1. A double metal-carbon nanotube hybrid catalyst comprising at least two of transition metals selected from a group consisting of Mn, Fe, Co, Ni, Cu, Mo, Tc, Ru, Rh, Pd, Ag, Re, Os, Ir and Pt which are distributed in the catalyst.
2. A method for preparation of a double metal-carbon nanotube hybrid catalyst, comprising:
adding nitrogen doped carbon nanotube (NDCNT) to a polyol solution to prepare a carbon nanotube solution;
adding at least two of transition metal salts as well as sodium borohydride (NaBH4) to the prepared carbon nanotube solution to return the carbon nanotube by reduction thereof; and
thermally treating the reduced carbon nanotube under hydrogen atmosphere after vacuum drying the same, so as to form the double metal-carbon nanotube hybrid catalyst.
3. The method according to claim 2, wherein the NDCNT is prepared by plasma CVD using a gas mixture containing a hydrocarbon gas and a nitrogen gas in a ratio (%) by volume of 1:99 to 99:1 in the presence of a metal catalyst.

### What you need to do
a – Answer these from the catalyst claims:
(i) Which reducing agent is added along with the transition metal salts?
(ii) Under what atmosphere is the reduced carbon nanotube thermally treated?
(iii) What volume ratio of hydrocarbon gas to nitrogen gas is given for the plasma CVD gas mixture?
b – Proceed with the catalyst claims, picking up right after the last claim shown.
The items that come after this are separate material and are not part of the catalyst claims.

### Record extracts
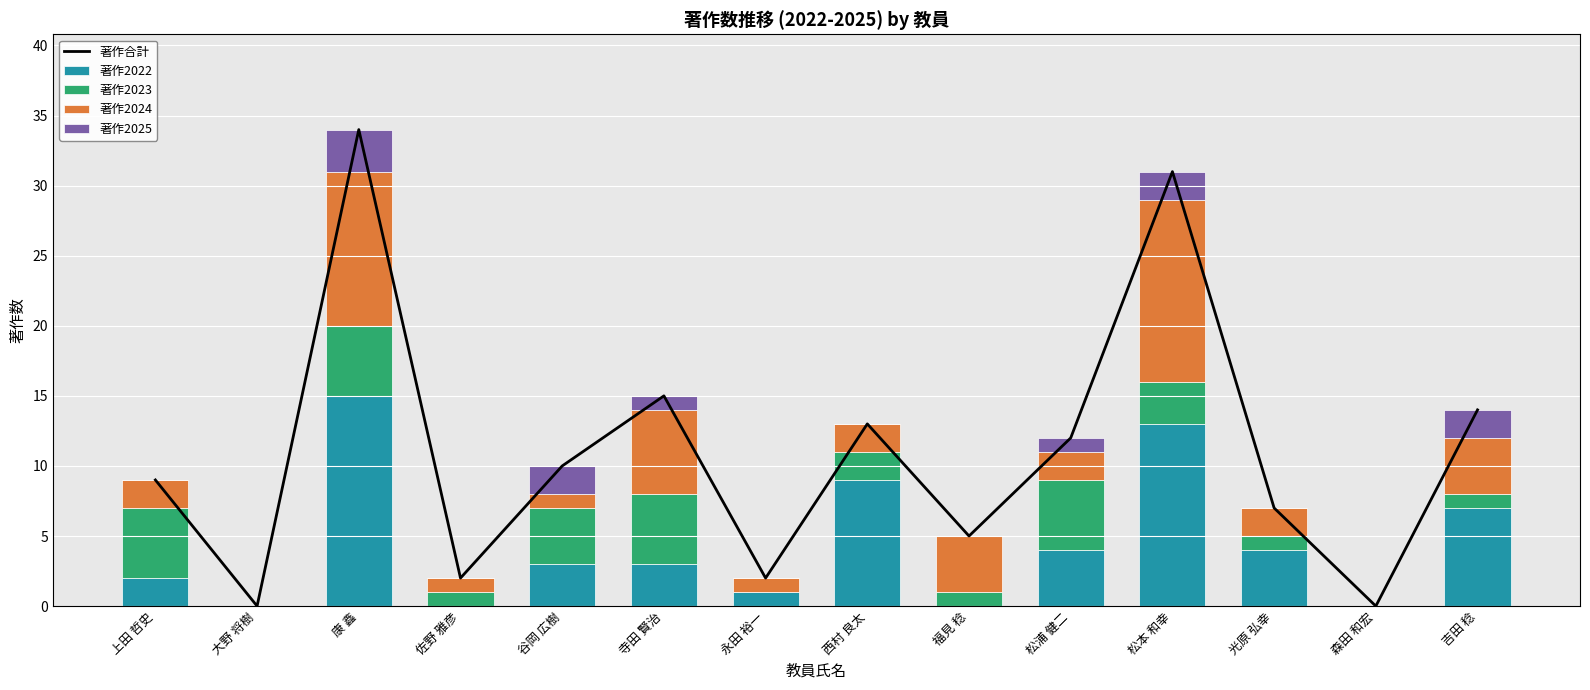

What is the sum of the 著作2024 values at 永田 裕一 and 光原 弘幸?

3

--

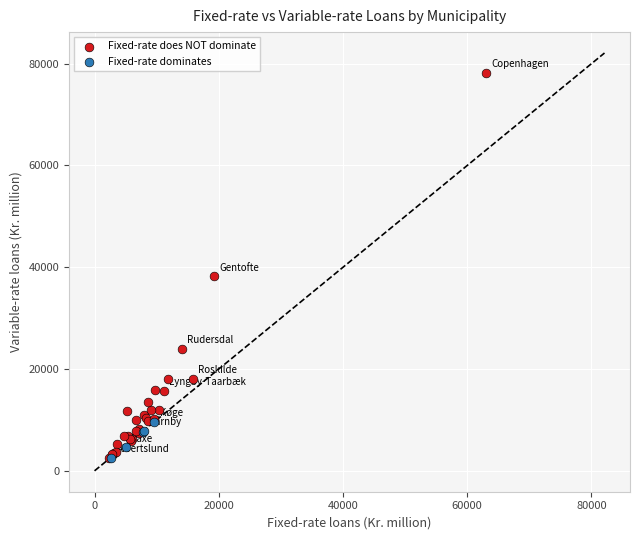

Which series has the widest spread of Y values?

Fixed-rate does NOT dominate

### Responses to the tasks
a –
(i) Sodium borohydride (NaBH4)
(ii) A hydrogen atmosphere
(iii) 1:99 to 99:1

b –
4. The method according to claim 2, wherein the NDCNT is a carbon nanotube containing nitrogen in the range of 0.1 to 20 at %.
5. The method according to claim 2, wherein the polyol includes at least one selected from a group consisting of ethyleneglycol, diethyleneglycol, polyethyleneglycol, 1,2-propandiol and dodecane alone or in combination with two or more thereof.
6. The method according to claim 2, wherein a transition metal in the NDCNT is at least one selected from a group consisting of Mn, Fe, Co, Ni, Cu, Mo, Tc, Ru, Rh, Pd, Ag, Re, Os, Ir and Pt.
7. The method according to claim 2, wherein anions contained in the transition metal salt is acetate or chloride.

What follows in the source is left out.